O WYBORACH I SAMORZĄDNOŚCI NIE TYLKO HISTORYCZNIE

Opublikowano:

Najprostszą definicją samorządu terytorialnego jest stwierdzenie, że to drugi, po administracji rządowej, ważny element administracji publicznej. Konstytucja RP w artykule 163 stanowi: „Samorząd terytorialny wykonuje zadania publiczne nie zastrzeżone przez Konstytucję lub ustawy dla organów innych władz publicznych”. Od 1999r. obowiązuje trójstopniowy podział terytorialny naszego państwa, a jego jednostkami są: gmina, powiat i województwo. Mamy zatem samorząd gminny (miejski, wiejski lub miejsko-wiejski), powiatowy (ziemski i grodzki) oraz wojewódzki. Warto dla porządku dodać, że ten system nie jest hierarchiczny, czyli samorząd wojewódzki nie ingeruje w samodzielność powiatów i gmin, a samorząd powiatowy nie może ingerować w samodzielność gmin.

Wkrótce kolejne wybory samorządowe. Ostatnie miały miejsce w październiku 2018r. i były pierwszymi, które według znowelizowanego Kodeksu wyborczego zapoczątkowały dwukadencyjność wójtów, burmistrzów i prezydentów miast oraz wydłużyły kadencję organów samorządowych z 4 do 5 lat. Ustawą sejmową z września 2022r. aktualna kadencja organów samorządu terytorialnego została wydłużona do końca kwietnia 2024r.
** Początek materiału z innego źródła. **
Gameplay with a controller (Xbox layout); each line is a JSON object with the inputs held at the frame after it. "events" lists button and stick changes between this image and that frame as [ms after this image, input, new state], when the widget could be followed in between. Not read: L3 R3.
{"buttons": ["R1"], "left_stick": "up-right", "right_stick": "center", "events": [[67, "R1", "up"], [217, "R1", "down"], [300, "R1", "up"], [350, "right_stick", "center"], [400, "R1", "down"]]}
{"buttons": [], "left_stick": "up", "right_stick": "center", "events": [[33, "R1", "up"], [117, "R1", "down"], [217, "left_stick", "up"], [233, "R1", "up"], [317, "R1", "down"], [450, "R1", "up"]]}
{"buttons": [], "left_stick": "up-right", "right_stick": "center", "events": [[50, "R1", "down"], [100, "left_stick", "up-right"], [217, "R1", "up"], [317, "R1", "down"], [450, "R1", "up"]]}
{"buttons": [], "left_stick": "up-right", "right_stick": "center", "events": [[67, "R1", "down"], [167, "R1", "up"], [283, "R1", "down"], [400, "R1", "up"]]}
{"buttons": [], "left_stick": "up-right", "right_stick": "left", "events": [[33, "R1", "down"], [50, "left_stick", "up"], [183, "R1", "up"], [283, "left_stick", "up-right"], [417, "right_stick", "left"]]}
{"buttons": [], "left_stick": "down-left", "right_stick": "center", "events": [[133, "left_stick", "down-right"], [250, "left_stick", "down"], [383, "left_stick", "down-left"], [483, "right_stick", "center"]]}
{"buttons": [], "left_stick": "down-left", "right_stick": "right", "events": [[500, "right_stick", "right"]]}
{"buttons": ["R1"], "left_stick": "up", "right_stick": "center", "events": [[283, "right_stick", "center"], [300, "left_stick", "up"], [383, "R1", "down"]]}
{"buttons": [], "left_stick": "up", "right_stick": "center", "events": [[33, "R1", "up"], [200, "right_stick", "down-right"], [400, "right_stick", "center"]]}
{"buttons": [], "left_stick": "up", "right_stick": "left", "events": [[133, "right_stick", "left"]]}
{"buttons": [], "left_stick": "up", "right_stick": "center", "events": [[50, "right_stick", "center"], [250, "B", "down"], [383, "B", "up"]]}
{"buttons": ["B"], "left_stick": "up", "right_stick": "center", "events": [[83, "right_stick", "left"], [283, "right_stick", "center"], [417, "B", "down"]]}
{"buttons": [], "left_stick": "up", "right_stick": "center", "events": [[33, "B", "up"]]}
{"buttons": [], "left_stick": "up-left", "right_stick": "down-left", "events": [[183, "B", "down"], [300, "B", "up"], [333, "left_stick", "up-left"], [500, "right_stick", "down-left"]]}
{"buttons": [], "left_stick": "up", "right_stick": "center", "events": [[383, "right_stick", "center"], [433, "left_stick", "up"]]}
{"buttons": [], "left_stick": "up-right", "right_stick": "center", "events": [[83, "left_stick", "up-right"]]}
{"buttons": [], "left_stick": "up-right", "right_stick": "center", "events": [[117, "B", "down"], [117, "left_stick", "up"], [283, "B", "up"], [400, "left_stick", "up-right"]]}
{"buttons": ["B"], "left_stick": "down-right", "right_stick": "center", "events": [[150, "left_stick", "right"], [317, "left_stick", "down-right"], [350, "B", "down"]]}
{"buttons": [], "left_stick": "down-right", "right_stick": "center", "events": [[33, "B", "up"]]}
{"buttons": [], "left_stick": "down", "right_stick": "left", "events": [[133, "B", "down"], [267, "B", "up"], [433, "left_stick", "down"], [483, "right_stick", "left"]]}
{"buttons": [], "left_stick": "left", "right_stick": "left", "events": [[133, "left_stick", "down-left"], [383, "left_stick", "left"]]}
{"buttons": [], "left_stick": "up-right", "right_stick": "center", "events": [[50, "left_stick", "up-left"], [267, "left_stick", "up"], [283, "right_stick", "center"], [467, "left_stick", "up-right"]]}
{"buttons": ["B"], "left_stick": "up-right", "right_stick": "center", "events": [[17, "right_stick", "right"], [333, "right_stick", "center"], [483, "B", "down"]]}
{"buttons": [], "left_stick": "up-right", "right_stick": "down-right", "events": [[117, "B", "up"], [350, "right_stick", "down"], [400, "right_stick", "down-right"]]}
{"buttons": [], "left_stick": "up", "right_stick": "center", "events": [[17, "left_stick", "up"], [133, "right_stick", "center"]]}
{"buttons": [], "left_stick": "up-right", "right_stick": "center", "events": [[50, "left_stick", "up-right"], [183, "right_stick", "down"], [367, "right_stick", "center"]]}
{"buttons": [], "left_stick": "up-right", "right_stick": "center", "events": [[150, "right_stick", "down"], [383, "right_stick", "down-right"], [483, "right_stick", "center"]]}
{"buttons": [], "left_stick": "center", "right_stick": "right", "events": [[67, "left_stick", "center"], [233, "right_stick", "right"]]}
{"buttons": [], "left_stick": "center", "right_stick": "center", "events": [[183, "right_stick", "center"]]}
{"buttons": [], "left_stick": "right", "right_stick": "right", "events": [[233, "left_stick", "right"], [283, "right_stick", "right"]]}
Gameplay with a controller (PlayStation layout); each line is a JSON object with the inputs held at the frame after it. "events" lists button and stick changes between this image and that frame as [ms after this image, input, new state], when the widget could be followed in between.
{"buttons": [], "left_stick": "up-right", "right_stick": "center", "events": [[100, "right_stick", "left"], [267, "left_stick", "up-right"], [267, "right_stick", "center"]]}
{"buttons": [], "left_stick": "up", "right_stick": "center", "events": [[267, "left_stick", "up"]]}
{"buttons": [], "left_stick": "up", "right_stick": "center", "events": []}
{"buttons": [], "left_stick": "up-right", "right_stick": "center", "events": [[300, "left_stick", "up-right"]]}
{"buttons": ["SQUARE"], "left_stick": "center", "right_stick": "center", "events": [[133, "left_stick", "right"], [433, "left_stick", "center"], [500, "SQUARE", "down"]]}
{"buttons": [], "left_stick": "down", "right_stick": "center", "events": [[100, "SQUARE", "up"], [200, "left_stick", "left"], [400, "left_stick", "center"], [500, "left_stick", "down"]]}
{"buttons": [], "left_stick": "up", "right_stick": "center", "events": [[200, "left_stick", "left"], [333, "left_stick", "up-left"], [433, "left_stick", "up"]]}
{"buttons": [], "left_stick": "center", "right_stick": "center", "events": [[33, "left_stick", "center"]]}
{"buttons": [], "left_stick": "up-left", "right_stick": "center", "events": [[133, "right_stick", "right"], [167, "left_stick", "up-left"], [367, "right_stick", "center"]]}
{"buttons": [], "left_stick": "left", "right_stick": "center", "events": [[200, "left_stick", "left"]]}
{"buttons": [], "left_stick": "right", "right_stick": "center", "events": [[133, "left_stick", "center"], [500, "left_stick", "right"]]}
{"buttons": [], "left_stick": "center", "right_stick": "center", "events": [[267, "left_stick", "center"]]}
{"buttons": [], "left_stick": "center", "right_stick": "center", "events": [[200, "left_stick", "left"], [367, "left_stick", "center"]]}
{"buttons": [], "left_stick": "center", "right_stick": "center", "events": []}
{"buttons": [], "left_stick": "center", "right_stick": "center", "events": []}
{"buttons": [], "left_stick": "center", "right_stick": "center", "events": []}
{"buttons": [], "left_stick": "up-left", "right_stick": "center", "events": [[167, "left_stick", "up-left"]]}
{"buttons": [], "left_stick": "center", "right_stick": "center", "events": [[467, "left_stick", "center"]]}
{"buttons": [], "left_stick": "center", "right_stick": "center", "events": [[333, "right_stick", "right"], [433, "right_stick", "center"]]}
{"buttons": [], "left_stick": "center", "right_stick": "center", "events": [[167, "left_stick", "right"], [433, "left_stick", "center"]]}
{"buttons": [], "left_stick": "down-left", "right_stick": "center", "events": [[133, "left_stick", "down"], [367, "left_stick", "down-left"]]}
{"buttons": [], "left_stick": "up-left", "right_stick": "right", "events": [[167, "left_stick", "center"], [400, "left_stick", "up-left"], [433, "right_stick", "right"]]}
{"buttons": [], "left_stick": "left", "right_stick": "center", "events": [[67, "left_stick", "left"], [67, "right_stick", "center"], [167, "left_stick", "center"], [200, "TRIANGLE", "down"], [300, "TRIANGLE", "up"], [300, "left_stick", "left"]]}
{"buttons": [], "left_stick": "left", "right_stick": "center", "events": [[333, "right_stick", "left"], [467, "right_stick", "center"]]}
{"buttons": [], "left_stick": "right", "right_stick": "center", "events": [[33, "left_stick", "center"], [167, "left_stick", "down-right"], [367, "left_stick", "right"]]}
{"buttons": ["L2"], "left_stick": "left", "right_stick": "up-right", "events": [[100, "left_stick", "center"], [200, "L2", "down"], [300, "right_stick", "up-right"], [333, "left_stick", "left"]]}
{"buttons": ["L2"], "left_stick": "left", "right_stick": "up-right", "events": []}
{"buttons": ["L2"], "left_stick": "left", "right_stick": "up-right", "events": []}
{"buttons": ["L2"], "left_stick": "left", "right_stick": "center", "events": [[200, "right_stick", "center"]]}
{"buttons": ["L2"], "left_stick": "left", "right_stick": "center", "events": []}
To zdeterminowało ogłoszenie ostatecznej daty I tury wyborów samorządowych na dzień 7 kwietnia bieżącego roku. Warto zadać sobie pytanie, jak długie tradycje ma nasza polska samorządność, a może także pokusić się o spojrzenie na samorządność w naszym lubawskim wydaniu.

Pierwszy lubawski burmistrz pojawia się na kartach historii już w roku 1348. Nazywał się Mikołaj Swidenicz i został wymieniony jako świadek w dokumencie wystawionym przez biskupa Ottona, który fundował msze dla upamiętnienia ordynariuszy chełmińskich. Skoro biskup Otto w 1326r. ponownie lokował (zakładał) Lubawę, to właśnie w I połowie XIV stulecia formują się zręby lubawskiej samorządności. W zachowanych dokumentach obok burmistrza pojawiają się rajcy, miejscowy patrycjat, którzy tworzyli Radę. Formą statutu miejskiego były tzw. wilkierze, które nadawali i zatwierdzali biskupi chełmińscy jako jedyni właściciele miasta i okolic już od połowy XIIIw. Rada wybierana była co roku, podobnie burmistrz i jego zastępca. Razem składali przysięgę swojemu panu, czyli rezydującemu zwykle w lubawskim zamku biskupowi. Tak zwanym drugim ordynkiem była Ława, czyli rodzaj miejskiego sądu, zaś trzeci ordynek stanowili przedstawiciele pospólstwa - biedniejszych mieszkańców. Miejscem obrad Rady był oczywiście ratusz, ale zapewne jego górna kondygnacja, ponieważ parter, piwnice i „przyklejone” do ratusza pokaźne kramy stanowiły swego rodzaju galerię handlową. W czerwcu 1724r. ratusz spłonął, a wraz z nim większa część zabudowy miejskiej. Kolejny ratusz został wzniesiony dopiero w roku 1868 przy ul. Warszawskiej 2. Budynek nie zachował się nie dlatego, że jeszcze w tym samym roku spłonął. Stanął ponownie w tym samym miejscu już po dwóch latach, ale nadszedł nieszczęsny rok 1945, a wraz z nim „klęska wyzwolenia” przez Armię Czerwoną. Ślady po tamtym pamiętnym styczniu widoczne są w mieście do dziś, niestety.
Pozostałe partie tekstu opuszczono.